The historical books of the Bible begin with two, Joshua and Judges, which describe the attempts of the Hebrews to enter the promised land. In spite of the resounding story about the walls of Jericho falling down when Joshua (the chosen successor of Moses) marches round them, the texts make it plain that the move into Canaan is a long and fiercely contested process – with the various tribes achieving their own small victories and glorying in their own local heroes. 


The most famous of these heroes is Samson, a great slayer of the people who are the Hebrews’ main rivals for this land of milk and honey. They are The Philistines.    The peak of the Israelite achievement is described in the two books of Samuel. These tell how the tribes of Israel finally unite against the Philistines. Samuel, a combination of priest, prophet, soldier and politician, anoints Saul as king and thus creates the Israelite monarchy. 

Saul’s success is limited, and it is not until the throne has been usurped by David that the monarchy in Israel is secure. It then seems to go into a steady decline, from Solomon onwards (as described in Kings). Even so, David’s dynasty will rule for 400 years. And moral decline has certain attractions, as a theme, for the stern prophets.Isaiah, Jeremiah and Ezekiel: 8th – 6th century BC

The message of the prophets is a constant one. The threats facing Israel are the direct result of the failure of the people and of their rulers to live according to God’s commandments. The disasters, when they come, will be God’s punishment. But by the same token there is hope. The Israelites are, after all, his chosen people. If they repent and mend their ways, he will again protect them. 
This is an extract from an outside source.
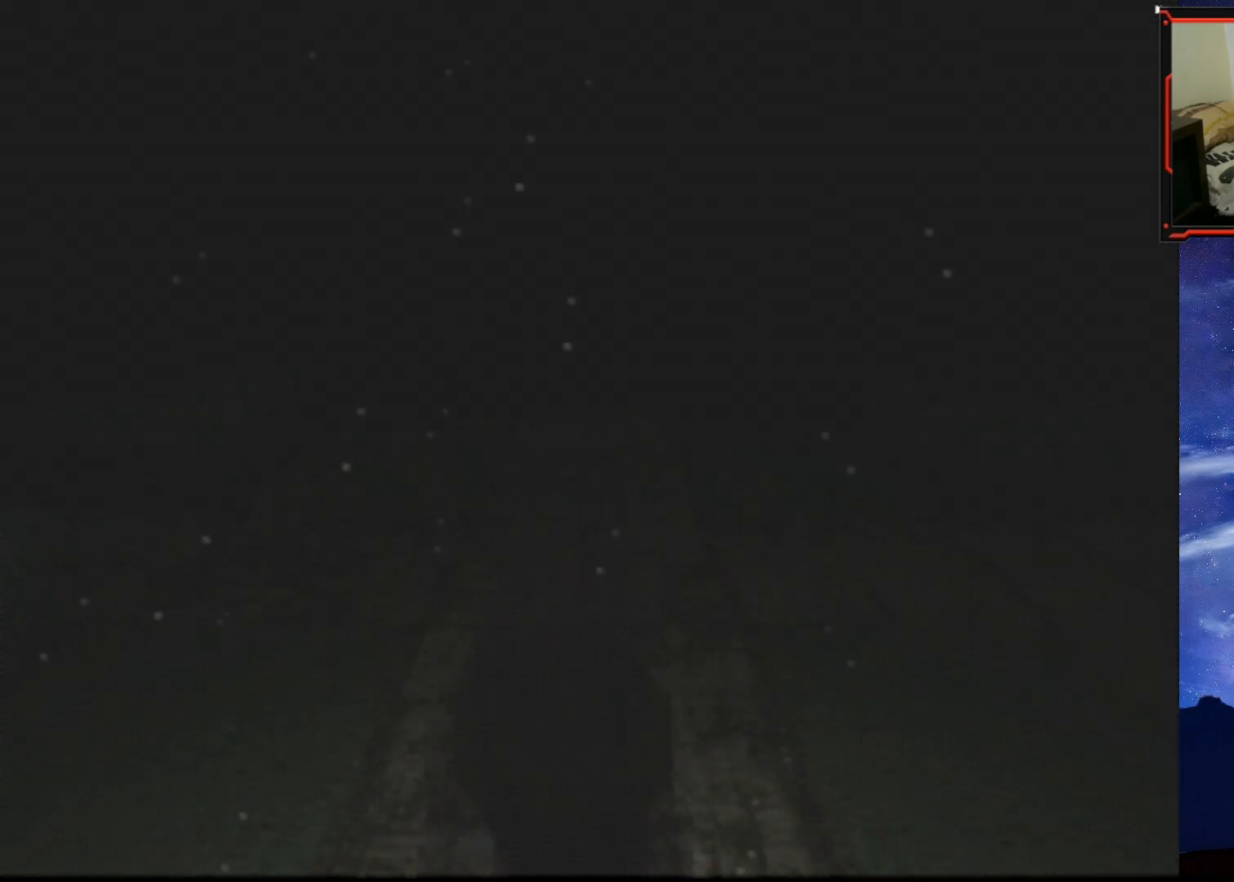
{"buttons": ["SQUARE", "DPAD_UP"], "right_stick": "center", "events": [[200, "DPAD_RIGHT", "down"], [267, "DPAD_UP", "down"], [283, "DPAD_RIGHT", "up"], [450, "SQUARE", "down"]]}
Among the three major prophets, Isaiah preaches in the 8th century when the threat is from Assyria; Jeremiah pronounces doom in the early 6th century, when the enemy is Babylon; and Ezekiel, in exile, comments a few years later on the same disasters, after Jerusalem has fallen to the Babylonians.A variable text: from the 5th century BC

After the return from Babylon the priests in Jerusalem are determined to establish a definitive text of the Bible. Scrolls are exhibited in the Temple forecourt, against which other manuscripts can be checked and corrected. Yet over the centuries the text becomes increasingly subject to change for a purely practical reason. 


The original version shows only the consonants. To help in the study of the Torah, schools add vowels and accents to give assistance when reading aloud. This allows ample opportunity for variations to creep in. Masoretic text: 9th century AD

The problem is not finally resolved until a major effort in the 9th century AD by Jewish scholars in Jerusalem and in Baghdad (the successor city to Babylon) results at last in consensus. Their agreed Hebrew Bible becomes the standard for all subsequent manuscript copies, and thereafter for printed versions. As guardians of the biblical text these scholars are called Masoretes. The authorized version is known as the Masoretic text. 


Meanwhile the Hebrew Bible becomes the first body of sacred scripture to be translated – in the form of the Septuagint, for the Greek-speaking Jews of Alexandria. And it acquires a new and influential identity as the Old Testament, prefacing the New Testament of the Christians.